Adam Grimes has over two decades of experience in the industry as a trader, analyst and system developer. The author of a best-selling trading book, he has traded for his own account, for a top prop firm, and spent several years at the New York Mercantile Exchange. He focuses on the intersection of quantitative analysis and discretionary trading, and has a talent for teaching and helping traders find their own way in the market.

This Post Has 3 Comments

  1. Daniel

    Hi Adam,
    how do we know that a consolidation is an accumulation or a distribution of trend? For example the USDCAD daily was in a consolidation from end of january 2015 until 15 april 2015. Which technical sign was in that range until 14 april(on 15april the range was broken)that we have to do with an distribution and not with an accumulation?
    Thanks and regards Daniel

  2. A_Joe

    Character, Strength, Shifts in Trends / Regimes can help learn & improve our estimates of probabilities of Various Set-ups…. Thank You !

  3. Adithya

    I have a related question to timing these pullbacks. Let’s consider a simple ABCD structure with AB = impulse, BC = retracement, CD = 2nd impulse. Conceptually, we can try to build a system that times an entry into C, given the length / duration of AB.
    From an ex-post analysis of market structure, we can estimate a probability distribution of the length/duration of BC (given AB) – and use some sort of confidence level to design stop / targets. So if we’re looking to go long, we could draw a box (time vs distance) on the chart where probability of making a low is the highest.
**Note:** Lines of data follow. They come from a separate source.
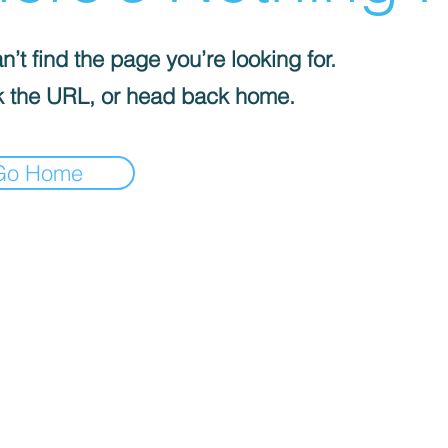
’t find the page you’re looking for.
 the URL, or head back home.
Go Home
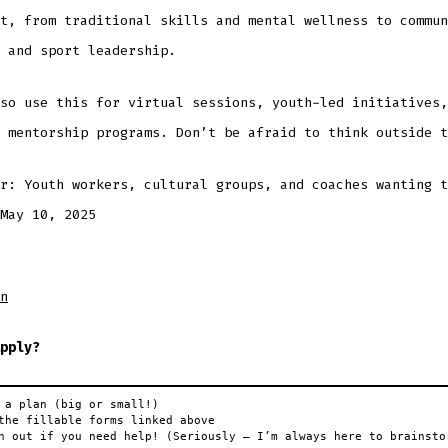
t, from traditional skills and mental wellness to commun
 and sport leadership.
so use this for virtual sessions, youth-led initiatives,
 mentorship programs. Don’t be afraid to think outside t
r: Youth workers, cultural groups, and coaches wanting t
May 10, 2025
n
pply?
 a plan (big or small!)

the fillable forms linked above

h out if you need help! (Seriously — I’m always here to brainsto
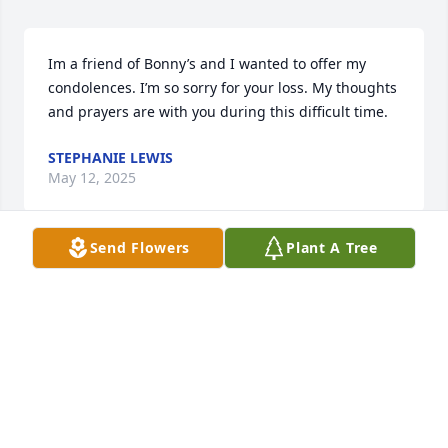
Im a friend of Bonny’s and I wanted to offer my 
condolences. I’m so sorry for your loss. My thoughts 
and prayers are with you during this difficult time.
STEPHANIE LEWIS
May 12, 2025
Send Flowers
Plant A Tree
ANGEL FLETCHER MULLIS
May 12, 2025
I am so very sorry for your loss.  I am a friend of 
Bonny and I know that family means the world to 
her.  It breaks my heart that this beautiful soul is no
Then we buy either failure tests at the bottom edge or breakouts from the top edge of this box.
    My question has to do with the effect of delay on such a system. In other words, our pivot high (or low) on a weekly chart isn’t known until a week after it’s made. If we are lucky (relatively long retracement) , we will know AB with certainty at the point of trying to predict C. It’s also possible that we have to make an assumption about AB (think of a situation where B and C happen in successive candles – we don’t know B with certainty until after C has also been tested, and probably passed, so we have to take a leap of faith on both).
    In either case , this opens up the possibility of Type 1 / 2 errors both w.r.t. determining the previous swing high (and low). Have you done any work around how much this can hurt such a system? Alternatively where do we draw the line to take those leaps of faith? (This assumes we can make do with first order pivots…second order pivots would worsen the delay. I haven’t gotten around to conceptualizing / statistically analyzing my system beyond this!)